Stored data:

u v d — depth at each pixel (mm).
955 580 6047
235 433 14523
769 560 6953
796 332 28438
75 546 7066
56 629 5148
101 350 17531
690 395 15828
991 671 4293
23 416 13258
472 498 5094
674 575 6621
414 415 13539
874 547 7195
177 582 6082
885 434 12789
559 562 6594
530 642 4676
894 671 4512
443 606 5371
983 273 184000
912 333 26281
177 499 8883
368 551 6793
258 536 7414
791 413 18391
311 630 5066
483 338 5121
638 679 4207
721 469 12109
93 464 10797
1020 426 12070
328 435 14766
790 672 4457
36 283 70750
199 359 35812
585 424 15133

==

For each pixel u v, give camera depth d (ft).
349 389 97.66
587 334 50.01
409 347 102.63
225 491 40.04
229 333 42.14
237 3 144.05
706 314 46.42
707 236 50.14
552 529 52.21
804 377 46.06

==

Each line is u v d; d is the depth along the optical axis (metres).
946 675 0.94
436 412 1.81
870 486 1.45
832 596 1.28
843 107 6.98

● Task item
What is needed is each line from the records with the word "pixel" in it.

● Output below
u v d — depth at each pixel (mm).
For each pixel u v, give camera depth d (ft).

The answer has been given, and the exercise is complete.